What would be your advice for an optimal user browsing experience?

In everything we do, throughout the product discovery journey, the first objective is to serve the end user. The user experience is key so must be the main objective, even before business performance. I think that’s one of the most important aspects for the user to have a frictionless and omnichannel experience.

For example, imagine someone opens Instagram and sees an ad that redirects them to the mobile app, where they then start browsing a certain type of product. When they return an hour later using their Mac at home, we need to be able to understand their journey, because they may have wanted to make the purchase from their laptop at home but not from their phone while on the metro.

We need to be able to offer a seamless and coherent experience. This means showing the same products and highlighting products they have recently seen. We must avoid thinking in terms of functionalities, but rather try to leave behind silos and touch points and think horizontally: I have this type of customer in this state of mind, with this path. This is the experience they should have throughout their journey. This is what makes for a successful experience.

What are the advantages of creating a product discovery journey?

The first KPIs are very straightforward and easy to calculate. They are the increase in turnover, the average cart, the conversion rate… Then there’s secondary but no less important KPIs that emerge during a more advanced analysis phase. This relates to customer loyalty and everything that makes up a web user, because when they have a good experience, they come back to the website to repeat the experience.

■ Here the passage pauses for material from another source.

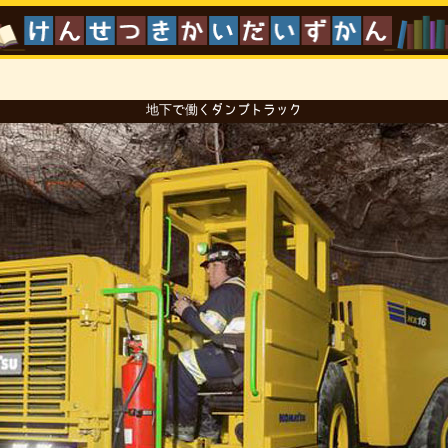
地下で働くダンプトラック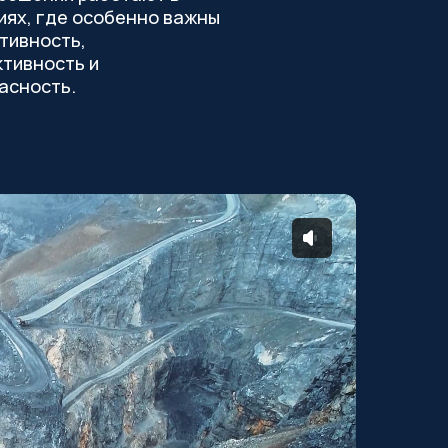
иях, где особенно важны
тивность,
тивность и
асность.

We don’t think about these aspects as much, but they still have a strong impact on a business. For example, the product return rate can be affected. If the personalisation or the list of related products is poorly done, there is a greater chance the customer will be unhappy or make a mistake and return their package. AI can also help reduce this return rate by ensuring that the suggested products are as relevant as possible to the shopper.

Another secondary KPI, but one that has a significant impact for retailers, is the time humans spend on organising catalogs. Product ranking can be partially done by AI so more time can be spent on areas that need significant human creativity. We think this mix between automation and creativity, known as human control, is a crucial issue.

In your opinion, what will be the major challenges and areas for improvement for retailers in 2022?

The end of cookies is set to be a major challenge for retailers. All the technologies we just talked about were 100% cookie-based until two years ago. Without them it will reduce the ability to analyse the customer journey. This means we won’t have access to the same data to fuel learning and AI.

But we still have solutions and a range of use cases that can be deployed despite this issue. This involves creating a much stronger relationship of trust with shoppers. They are now the real decision-makers on what features they do or do not want to activate and what they do or do not want to share. They will require much more encouragement to open an account on a website and log in, which will lead to a rethinking of the structure of websites in order to add features that bring real added value.

So, to stay ahead of customer expectations, retailers will have to invest in alternative methods of obtaining shopper behaviour and preferences data in 2022.